1990 was a year of life and death for Clark Martin. His daughter was born, and he was diagnosed with cancer.

Over the next 20 years, as his daughter took her first steps, experienced her first day of school, and eventually grew into a smart, fiercely independent teenager, doctors waged a blitzkrieg on Martin's body. Six surgeries. Two experimental treatments. Thousands of doctor visits. The cancer never went into remission, but Martin and his doctors managed to keep it in check by staying vigilant, always catching the disease just as it was on the brink of spreading.

Still, the cancer took its toll. Martin was riddled with the effects of anxiety and depression. He had become so focused on saving his body from the cancer that he hadn't made time for the people and things in his life that really mattered. His relationships were in shambles; he and his daughter barely spoke.

So in 2010, after reading an article in a magazine about a medical trial that involved giving people with cancer and anxiety the drug psilocybin — the active ingredient in the psychedelic drug magic mushrooms — he contacted the people running the experiment and asked to be enrolled.

After weeks of lengthy questionnaires and interviews, he was selected. On a chilly December morning, Martin walked into the facility at Johns Hopkins, where he was greeted by two researchers, including Bill Richards, a psychologist. The three of them sat and talked in the room for half an hour, going over the details of the study and what might happen. Martin was just one participant in a large, five-year study done at Johns Hopkins and New York University which aimed to look at the effect of psilocybin on cancer patients with anxiety and depression. That study's promising results have prompted some researchers to liken the treatment to a "surgical intervention."

The trip

In the homey facility at Johns Hopkins, Martin received a pill, which he swallowed with a glass of water. For study purposes, he couldn't know whether it was a placebo or psilocybin, the drug the researchers aimed to study.

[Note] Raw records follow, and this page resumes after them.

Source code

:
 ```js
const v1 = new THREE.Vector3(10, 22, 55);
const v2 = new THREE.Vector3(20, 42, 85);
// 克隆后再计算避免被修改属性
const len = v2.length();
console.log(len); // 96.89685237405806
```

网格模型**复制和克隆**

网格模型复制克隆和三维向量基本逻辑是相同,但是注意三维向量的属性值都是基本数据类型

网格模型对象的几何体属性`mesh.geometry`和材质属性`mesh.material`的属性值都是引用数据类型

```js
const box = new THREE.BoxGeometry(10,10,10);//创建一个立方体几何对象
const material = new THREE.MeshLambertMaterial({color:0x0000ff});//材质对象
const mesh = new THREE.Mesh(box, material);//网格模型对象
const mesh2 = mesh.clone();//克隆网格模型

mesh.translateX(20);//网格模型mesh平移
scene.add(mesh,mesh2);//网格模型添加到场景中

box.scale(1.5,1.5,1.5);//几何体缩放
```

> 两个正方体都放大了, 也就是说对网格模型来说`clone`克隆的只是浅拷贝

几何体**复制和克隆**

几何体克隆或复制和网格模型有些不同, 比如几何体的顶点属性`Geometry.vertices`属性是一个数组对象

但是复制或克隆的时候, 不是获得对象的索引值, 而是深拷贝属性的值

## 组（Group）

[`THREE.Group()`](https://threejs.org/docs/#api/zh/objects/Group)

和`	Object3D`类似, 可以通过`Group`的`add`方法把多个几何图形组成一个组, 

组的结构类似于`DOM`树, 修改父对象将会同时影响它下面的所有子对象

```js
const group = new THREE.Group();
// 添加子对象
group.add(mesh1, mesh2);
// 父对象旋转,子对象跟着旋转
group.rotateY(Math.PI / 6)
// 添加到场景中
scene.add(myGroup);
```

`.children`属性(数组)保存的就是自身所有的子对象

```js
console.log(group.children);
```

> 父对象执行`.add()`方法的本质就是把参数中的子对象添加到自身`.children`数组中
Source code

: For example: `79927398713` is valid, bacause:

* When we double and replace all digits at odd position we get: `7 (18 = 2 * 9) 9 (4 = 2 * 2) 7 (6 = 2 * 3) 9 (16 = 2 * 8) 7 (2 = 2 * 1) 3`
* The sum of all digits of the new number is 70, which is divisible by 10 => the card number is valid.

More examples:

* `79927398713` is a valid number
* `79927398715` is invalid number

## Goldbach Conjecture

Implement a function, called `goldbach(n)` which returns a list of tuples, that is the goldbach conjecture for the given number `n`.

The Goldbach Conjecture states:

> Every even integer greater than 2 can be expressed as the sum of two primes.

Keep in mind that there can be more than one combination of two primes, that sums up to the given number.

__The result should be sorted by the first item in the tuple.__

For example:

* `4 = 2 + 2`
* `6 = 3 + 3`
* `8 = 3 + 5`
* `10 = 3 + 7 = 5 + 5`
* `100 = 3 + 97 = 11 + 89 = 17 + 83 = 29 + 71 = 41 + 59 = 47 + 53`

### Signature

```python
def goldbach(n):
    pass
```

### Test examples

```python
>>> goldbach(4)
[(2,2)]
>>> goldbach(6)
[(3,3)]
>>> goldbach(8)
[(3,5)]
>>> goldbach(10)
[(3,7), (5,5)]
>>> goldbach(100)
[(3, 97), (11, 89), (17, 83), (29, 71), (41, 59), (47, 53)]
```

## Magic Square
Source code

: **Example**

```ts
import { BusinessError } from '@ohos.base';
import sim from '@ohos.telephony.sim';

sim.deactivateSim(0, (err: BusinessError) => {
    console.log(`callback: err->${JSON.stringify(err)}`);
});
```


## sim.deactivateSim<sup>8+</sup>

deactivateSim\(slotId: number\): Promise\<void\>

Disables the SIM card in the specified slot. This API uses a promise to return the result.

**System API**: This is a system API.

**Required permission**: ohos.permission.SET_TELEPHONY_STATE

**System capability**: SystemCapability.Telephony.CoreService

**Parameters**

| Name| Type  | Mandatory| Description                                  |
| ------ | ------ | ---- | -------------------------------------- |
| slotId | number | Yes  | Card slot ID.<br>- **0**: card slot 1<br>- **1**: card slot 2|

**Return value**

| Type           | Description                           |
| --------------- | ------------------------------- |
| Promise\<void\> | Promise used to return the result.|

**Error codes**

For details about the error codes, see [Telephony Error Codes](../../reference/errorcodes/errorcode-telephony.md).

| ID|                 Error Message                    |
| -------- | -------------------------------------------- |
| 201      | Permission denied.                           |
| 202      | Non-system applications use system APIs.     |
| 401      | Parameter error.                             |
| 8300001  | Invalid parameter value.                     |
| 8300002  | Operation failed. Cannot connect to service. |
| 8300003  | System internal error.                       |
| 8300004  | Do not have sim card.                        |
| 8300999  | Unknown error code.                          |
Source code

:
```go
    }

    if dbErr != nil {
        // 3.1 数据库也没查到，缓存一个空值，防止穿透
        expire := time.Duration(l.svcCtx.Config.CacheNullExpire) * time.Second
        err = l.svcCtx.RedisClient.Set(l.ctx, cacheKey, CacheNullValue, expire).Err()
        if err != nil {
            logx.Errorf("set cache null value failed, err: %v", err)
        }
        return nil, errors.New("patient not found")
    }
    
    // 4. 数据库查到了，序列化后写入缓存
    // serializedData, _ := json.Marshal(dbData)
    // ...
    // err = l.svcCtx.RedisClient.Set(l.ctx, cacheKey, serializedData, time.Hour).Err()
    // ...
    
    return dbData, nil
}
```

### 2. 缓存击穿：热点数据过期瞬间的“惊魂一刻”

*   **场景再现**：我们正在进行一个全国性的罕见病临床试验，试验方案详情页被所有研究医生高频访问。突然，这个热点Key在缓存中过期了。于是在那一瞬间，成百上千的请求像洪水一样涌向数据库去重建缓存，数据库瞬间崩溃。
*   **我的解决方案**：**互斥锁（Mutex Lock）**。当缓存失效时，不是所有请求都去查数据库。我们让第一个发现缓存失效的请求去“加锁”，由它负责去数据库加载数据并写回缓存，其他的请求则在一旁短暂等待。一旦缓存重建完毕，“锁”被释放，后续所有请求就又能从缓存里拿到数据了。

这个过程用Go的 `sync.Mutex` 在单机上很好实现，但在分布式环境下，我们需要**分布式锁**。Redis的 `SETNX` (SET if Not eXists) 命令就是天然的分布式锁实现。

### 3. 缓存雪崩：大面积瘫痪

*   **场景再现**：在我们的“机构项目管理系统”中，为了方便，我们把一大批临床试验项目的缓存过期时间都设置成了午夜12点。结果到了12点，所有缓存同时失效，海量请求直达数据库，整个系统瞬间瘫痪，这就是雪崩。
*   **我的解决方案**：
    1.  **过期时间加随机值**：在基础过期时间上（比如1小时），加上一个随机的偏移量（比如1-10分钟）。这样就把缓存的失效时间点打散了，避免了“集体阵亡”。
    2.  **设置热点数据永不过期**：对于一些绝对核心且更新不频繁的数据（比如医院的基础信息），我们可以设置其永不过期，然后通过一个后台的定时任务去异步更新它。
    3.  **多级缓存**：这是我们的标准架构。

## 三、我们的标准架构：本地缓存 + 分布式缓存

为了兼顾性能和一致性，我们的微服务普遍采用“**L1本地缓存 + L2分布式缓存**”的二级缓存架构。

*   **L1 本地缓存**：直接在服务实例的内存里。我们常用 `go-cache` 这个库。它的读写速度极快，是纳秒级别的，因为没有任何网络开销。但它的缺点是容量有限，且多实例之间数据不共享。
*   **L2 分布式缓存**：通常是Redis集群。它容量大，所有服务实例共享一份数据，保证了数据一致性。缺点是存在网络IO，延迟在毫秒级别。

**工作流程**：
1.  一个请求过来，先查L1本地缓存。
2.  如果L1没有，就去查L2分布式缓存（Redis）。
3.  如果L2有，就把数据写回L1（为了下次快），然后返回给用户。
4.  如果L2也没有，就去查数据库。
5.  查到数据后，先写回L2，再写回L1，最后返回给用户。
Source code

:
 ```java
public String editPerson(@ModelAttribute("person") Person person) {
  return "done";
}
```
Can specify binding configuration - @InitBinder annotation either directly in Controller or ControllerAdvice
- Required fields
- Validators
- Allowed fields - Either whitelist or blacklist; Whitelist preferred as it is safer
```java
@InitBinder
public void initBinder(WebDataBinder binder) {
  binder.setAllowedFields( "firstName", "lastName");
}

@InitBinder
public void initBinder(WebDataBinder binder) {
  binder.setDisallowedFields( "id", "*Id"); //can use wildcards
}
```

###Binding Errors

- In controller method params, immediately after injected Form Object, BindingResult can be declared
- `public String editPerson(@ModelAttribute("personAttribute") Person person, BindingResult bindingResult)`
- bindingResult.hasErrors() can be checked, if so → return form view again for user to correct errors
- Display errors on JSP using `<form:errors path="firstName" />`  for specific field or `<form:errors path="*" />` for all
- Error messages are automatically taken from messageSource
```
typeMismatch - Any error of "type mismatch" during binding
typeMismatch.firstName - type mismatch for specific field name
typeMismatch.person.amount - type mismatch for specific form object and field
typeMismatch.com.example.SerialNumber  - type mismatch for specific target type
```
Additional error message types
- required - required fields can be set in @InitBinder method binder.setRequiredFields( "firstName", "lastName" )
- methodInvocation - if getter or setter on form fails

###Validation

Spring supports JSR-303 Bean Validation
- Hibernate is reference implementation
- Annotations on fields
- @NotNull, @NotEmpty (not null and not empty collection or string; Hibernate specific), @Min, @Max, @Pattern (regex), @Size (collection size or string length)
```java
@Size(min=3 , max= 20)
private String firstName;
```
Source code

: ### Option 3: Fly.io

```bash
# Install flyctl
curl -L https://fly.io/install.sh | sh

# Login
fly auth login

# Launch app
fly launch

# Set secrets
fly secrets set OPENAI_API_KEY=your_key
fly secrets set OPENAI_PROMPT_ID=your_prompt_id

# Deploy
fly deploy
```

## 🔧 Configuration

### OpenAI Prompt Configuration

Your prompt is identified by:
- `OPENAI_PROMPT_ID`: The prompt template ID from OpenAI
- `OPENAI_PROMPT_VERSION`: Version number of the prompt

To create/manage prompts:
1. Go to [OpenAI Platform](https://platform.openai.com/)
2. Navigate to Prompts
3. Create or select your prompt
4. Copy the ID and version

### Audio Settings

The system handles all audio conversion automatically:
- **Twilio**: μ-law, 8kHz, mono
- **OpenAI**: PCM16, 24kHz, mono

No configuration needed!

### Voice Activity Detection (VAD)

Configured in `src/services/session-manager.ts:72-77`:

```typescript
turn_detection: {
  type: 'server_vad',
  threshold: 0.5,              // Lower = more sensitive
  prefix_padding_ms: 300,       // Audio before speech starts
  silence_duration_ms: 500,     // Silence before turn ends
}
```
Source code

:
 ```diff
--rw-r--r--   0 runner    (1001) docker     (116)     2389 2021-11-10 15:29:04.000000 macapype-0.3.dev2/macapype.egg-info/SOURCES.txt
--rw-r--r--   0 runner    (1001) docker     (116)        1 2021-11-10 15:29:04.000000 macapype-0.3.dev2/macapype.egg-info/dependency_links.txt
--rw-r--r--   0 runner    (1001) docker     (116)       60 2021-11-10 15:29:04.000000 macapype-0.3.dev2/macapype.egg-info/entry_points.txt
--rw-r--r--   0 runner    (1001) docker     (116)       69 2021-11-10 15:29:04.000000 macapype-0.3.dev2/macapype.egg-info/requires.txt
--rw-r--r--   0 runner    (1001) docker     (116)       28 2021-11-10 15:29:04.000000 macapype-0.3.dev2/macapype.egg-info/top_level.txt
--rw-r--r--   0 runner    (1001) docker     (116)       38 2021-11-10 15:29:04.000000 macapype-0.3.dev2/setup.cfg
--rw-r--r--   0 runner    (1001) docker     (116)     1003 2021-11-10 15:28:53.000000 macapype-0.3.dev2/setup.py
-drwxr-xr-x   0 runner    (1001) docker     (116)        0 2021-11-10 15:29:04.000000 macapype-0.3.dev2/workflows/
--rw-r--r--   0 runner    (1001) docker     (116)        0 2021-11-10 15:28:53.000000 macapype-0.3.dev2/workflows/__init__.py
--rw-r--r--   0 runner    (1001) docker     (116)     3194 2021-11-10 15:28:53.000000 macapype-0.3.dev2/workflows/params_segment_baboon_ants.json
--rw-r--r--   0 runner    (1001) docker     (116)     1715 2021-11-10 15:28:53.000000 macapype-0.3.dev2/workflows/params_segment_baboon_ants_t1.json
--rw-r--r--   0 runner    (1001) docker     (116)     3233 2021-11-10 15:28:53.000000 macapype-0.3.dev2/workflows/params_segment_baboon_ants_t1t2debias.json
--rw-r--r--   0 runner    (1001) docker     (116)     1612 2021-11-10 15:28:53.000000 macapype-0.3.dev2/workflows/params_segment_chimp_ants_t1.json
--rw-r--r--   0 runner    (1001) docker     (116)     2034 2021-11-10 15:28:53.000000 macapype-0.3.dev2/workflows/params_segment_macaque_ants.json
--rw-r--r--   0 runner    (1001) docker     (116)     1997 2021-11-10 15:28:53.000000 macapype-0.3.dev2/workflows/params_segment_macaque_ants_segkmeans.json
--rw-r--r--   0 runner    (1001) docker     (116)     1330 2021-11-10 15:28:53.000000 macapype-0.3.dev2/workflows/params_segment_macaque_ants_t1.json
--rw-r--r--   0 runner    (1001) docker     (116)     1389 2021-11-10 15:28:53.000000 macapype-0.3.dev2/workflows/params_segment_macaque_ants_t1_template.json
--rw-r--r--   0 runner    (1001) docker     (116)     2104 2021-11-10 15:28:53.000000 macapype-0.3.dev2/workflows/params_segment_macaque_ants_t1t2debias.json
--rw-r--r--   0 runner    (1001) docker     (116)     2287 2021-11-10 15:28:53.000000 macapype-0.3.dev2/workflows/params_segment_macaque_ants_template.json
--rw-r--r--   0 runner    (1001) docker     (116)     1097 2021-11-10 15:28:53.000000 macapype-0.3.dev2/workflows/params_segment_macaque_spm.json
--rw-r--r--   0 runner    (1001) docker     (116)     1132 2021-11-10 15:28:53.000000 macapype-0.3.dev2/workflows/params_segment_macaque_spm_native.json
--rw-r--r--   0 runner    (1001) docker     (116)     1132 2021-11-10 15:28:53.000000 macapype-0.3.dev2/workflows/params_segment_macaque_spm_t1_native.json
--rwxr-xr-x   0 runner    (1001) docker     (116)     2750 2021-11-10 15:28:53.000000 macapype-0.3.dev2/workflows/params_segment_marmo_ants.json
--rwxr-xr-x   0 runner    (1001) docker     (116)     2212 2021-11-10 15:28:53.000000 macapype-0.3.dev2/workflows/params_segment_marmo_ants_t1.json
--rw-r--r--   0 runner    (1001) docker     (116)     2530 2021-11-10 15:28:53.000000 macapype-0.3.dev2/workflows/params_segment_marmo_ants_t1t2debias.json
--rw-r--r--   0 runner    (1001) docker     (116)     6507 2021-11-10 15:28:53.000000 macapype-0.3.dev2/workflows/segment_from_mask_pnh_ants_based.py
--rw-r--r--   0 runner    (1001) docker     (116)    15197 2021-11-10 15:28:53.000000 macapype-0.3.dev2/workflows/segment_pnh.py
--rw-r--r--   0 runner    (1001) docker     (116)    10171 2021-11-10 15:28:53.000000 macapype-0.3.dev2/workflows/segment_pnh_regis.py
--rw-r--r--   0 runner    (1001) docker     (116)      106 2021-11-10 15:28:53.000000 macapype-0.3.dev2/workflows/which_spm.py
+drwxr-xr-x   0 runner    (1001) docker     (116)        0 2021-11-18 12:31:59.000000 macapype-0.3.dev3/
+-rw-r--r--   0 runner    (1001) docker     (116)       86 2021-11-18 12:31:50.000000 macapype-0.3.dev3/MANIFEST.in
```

Patient on couch with chairs 4 psychedelic trial shrooms johns hopkins
Patient on couch with chairs 4 psychedelic trial shrooms johns hopkins

(The set-up at Johns Hopkins featuring an anonymous participant (not Martin).Johns Hopkins for Business Insider)

Next, he lay back on the couch, covered his eyes with the soft shades he'd been given, and waited.

Within a few minutes, Martin began to feel a sense of intense panic.

"It was quite anxiety-provoking," he said. "I tried to relax and meditate, but that seemed to make it worse, and I just wanted everything to snap back into place. There was no sense of time, and I realized the drug was in me and there was no stopping it."